Analysis of yeast Prp8 protein and its role in U5 snRNP assembly

• Main Author: Boon, Kum Loong
• Published: University of Edinburgh 2005
• Subjects: 579
• Online Access: http://ethos.bl.uk/OrderDetails.do?uin=uk.bl.ethos.641781

PRP8 protein is a component of the nuclear pre-mRNA splicing machinery.
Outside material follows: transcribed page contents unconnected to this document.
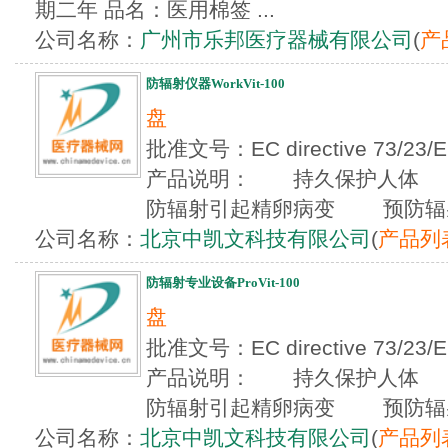
期二年 品名：医用棉签 ...
公司名称：
广州市乐邦医疗器械有限公司
(
产
防辐射仪器WorkVit-100
盘
批准文号：EC directive 73/23/EE
产品说明： 持久保护人体
防辐射引起精卵病变 预防辐射伤
公司名称：
北京中凯文科技有限公司
(
产品列
防辐射专业设备ProVit-100
盘
批准文号：EC directive 73/23/EE
产品说明： 持久保护人体
防辐射引起精卵病变 预防辐射伤
公司名称：
北京中凯文科技有限公司
(
产品列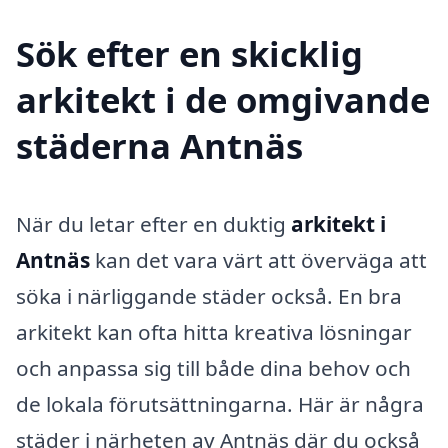
Sök efter en skicklig
arkitekt i de omgivande
städerna Antnäs
När du letar efter en duktig
arkitekt i
Antnäs
kan det vara värt att överväga att
söka i närliggande städer också. En bra
arkitekt kan ofta hitta kreativa lösningar
och anpassa sig till både dina behov och
de lokala förutsättningarna. Här är några
städer i närheten av Antnäs där du också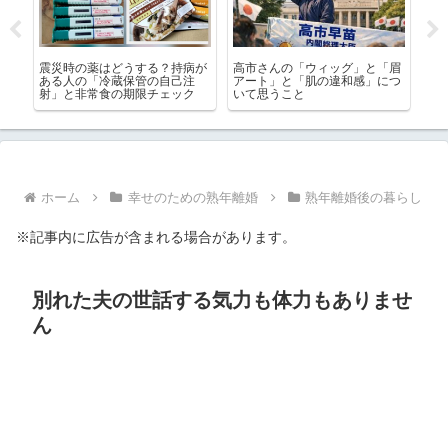
たら
震災時の薬はどうする？持病が
高市さんの「ウィッグ」と「眉
あ
ある人の「冷蔵保管の自己注
アート」と「肌の違和感」につ
ゃ
射」と非常食の期限チェック
いて思うこと
ケ
利
ホーム
幸せのための熟年離婚
熟年離婚後の暮らし
※記事内に広告が含まれる場合があります。
別れた夫の世話する気力も体力もありませ
ん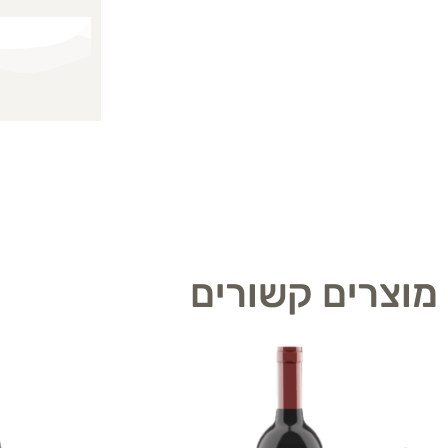
מוצרים קשורים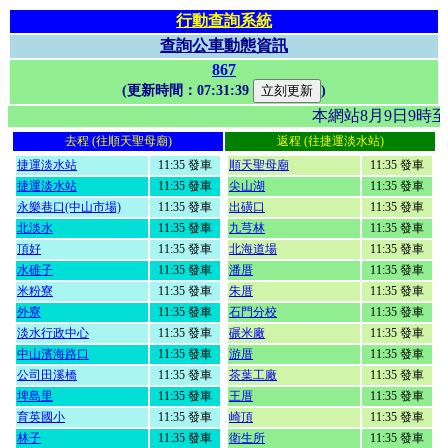
行動查詢系統
查詢公車動態資訊
867
(更新時間：
07:31:39
)
本網站8月9日9時
去程 (往順天聖母廟)
返程 (往捷運淡水站)
捷運淡水站
11:35 發車
順天聖母廟
11:35 發車
捷運淡水站
11:35 發車
尖山湖
11:35 發車
永樂巷口(中山市場)
11:35 發車
出磺口
11:35 發車
北淡水
11:35 發車
九芎林
11:35 發車
頂好
11:35 發車
北海道場
11:35 發車
水碓子
11:35 發車
潘厝
11:35 發車
米粉寮
11:35 發車
朱厝
11:35 發車
外寮
11:35 發車
石門分校
11:35 發車
淡水行政中心
11:35 發車
碾米廠
11:35 發車
中山濱海路口
11:35 發車
游厝
11:35 發車
公司田溪橋
11:35 發車
茶葉工廠
11:35 發車
埤島里
11:35 發車
王厝
11:35 發車
育英國小
11:35 發車
崎頂
11:35 發車
林子
11:35 發車
衛生所
11:35 發車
The Prp8p had previously been identified as a component of the U5 snRNP, U4/U6, U5 tri-snRNPs of the spliceosome, which contacts the catalytic centre of the spliceosome, as detected by photochemical crosslinks of Prp8p with functional important region of the U5 and U6 snRNAs, and with the 5’ splice site, 3’ splice site, and branchpoint of pre-mRNA. In this thesis, I present further work on protein interactions between Prp8p and other splicing factors using Prp8p partitioned strains. The Prp8p partitioned constructs allowed investigation of factors that associate with the N- or C-terminal regions of Prp8p by isolation of the sub-complexes associated with different Prp8 protein fragments. Thus, the U5 snRNP protein Snu114p associates with Prp8p in the region 437-770 whereas fragmenting Prp8p at residue 2173 destabilises its association with Aar2p. The role of Prp8p on U5 snRNP assembly was investigated. Upon the identification of nuclear localisation signal of Prp8p, I further investigated the role of Prp8p in U5 snRNP assembly, and showed that Prp8p-Snu114p-Aar2p-U5 complex formation happened in cytoplasm, and Prp8p-Snu114p-Brr2p-U5 association of the complex took place in the nucleus. Despite the fact that Prp8p is nuclear localised, the association between Prp8p and Brr2p is disrupted by Prp8p C-terminal mutations that resemble human Prp8p mutations in result of retinitis pigmentosa type 13. In addition, I also identified the importin, Kap95p, is needed for Snu114p, and snRNAs nuclear import. In this thesis I also characterised a Prp8p co-purified protein, Spp382p, and results indicate that Sp382p is needed in the late-stage of splicing.